Harvey Norman (HVN) surprised the market with news of a special 14 cents a share dividend yesterday, taking investors completely unawares as the news was buried in a statement announcing a modest fund raising. The issue will raise a total of $140 million.
The special payment is in addition to the 8 cents a share final dividend declared with the annual result in August.
Harvey Norman revealed the heavily discounted rights issue, well ahead of the annual meeting in Sydney yesterday afternoon.
The issue was described as being part of the company’s “capital management” program.
Harvey Norman said it was looking to raise around $121 million in the issue, which would be made at a price of $2.50 for each share.
Shareholders will be able to subscribe for one fully paid ordinary share for every 22 shares held.
The special fully franked 14c a share dividend to shareholders will be paid to shareholders on December 30, a later announcement to the ASX said.
The issue a fully underwritten renounceable share offer for capital management reasons.
HVN shares fell by just on 4% in the aftermath of the announcement, but recovered quickly to end steady on $3.71 at the close yesterday.
HVN YTD – Old fashioned capital management at Harvey Norman
The announcement was made to the market ahead of the AGM later in the day.
Directors, including chairman Gerry Harvey and CEO Katie Page, have indicated that they will take up their full Entitlement under the Entitlement Offer.
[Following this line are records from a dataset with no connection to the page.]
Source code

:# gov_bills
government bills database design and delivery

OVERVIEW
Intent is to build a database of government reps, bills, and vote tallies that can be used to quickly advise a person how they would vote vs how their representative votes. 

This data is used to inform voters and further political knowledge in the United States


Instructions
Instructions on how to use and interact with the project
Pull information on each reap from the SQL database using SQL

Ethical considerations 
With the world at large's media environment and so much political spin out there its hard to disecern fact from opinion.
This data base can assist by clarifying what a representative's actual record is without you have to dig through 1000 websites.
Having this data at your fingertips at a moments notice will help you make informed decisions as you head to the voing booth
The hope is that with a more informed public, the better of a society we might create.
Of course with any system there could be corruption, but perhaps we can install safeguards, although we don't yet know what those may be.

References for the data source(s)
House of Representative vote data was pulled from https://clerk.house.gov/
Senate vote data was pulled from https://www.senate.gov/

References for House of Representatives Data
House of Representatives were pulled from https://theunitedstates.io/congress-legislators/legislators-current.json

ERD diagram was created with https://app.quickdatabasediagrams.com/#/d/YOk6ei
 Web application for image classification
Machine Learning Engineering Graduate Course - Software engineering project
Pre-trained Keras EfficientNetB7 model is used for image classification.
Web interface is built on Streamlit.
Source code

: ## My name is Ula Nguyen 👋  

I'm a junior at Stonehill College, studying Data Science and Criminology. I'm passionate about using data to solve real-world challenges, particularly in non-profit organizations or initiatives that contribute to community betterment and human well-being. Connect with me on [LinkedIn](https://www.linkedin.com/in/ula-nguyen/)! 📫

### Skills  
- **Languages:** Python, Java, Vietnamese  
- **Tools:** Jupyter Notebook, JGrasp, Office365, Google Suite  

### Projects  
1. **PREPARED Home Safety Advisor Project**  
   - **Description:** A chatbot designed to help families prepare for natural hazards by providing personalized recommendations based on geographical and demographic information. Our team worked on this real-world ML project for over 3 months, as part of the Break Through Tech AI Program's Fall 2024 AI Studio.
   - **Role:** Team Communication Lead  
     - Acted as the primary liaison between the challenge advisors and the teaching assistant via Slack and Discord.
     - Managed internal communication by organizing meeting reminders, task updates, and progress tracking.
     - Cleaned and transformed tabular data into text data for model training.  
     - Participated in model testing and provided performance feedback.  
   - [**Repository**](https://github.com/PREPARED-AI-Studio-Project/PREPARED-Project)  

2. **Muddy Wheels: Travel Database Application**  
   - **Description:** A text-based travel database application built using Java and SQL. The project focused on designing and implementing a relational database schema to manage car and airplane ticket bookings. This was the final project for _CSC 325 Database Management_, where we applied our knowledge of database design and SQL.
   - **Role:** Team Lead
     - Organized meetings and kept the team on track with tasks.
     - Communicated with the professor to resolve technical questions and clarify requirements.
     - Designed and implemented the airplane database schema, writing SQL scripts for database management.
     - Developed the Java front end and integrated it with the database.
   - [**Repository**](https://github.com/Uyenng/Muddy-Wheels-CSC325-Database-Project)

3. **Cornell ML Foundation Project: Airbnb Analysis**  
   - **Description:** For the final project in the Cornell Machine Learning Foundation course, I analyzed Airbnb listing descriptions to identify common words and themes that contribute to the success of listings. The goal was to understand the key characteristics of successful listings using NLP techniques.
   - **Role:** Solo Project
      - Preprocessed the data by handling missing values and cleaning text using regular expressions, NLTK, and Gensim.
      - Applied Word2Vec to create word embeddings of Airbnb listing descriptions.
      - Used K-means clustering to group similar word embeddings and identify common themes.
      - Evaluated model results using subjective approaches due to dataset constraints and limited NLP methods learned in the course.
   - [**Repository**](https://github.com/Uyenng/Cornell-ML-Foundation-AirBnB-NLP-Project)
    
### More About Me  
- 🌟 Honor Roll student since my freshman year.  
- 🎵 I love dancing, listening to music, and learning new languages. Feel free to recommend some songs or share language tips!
Chairman Gerry Harvey said the $140 million in the special dividend to be returned to shareholders through the special dividend was a way of distributing franking credits that have accumulated over many years.
The underwriter is Paterson’s Securities, which has reached a sub underwriting agreement with Gerry Harvey, meaning he can pick extra shares to add to his controlling stake from those rights to the issue renounced by shareholders.
This is a very old fashioned way of raising cash and many brokers won’t understand concepts such as the theoretical value of the rights to the issue.
Rights trading in the issue starts this Friday. Shareholders should have their new scrip by December 23, if they take up what looks like a bargain-priced raising. The shares won’t qualify for the special dividend.
The special dividend and issue announcement seems to be have been an attempt to divert attention from strong opposition from shareholders at the AGM to executive pay which resulted in the remuneration report being overwhelming rejected.
Opposition to the levels of pay to executives has been rising in recent weeks with a group of shareholders agitating to oppose it. Media stories this week suggested the vote would go against the company and result in a so-called ‘first strike’.
Shareholders ignored the good news of the dividend and issue and overwhelmingly voted against the company’s pay structure at its annual general meeting yesterday.
The vote was 282.4 million against and 90.09 million in favour of the report. Mr Harvey could not vote his 30% stake in the company.
But Mr Harvey said the vote would have no consequences, despite the prospect of a board spill next year if at least a quarter of shareholders again reject executive salaries. "Nothing will change," he told AAP.
Mr Harvey said the board would just re-form again if there was a second strike.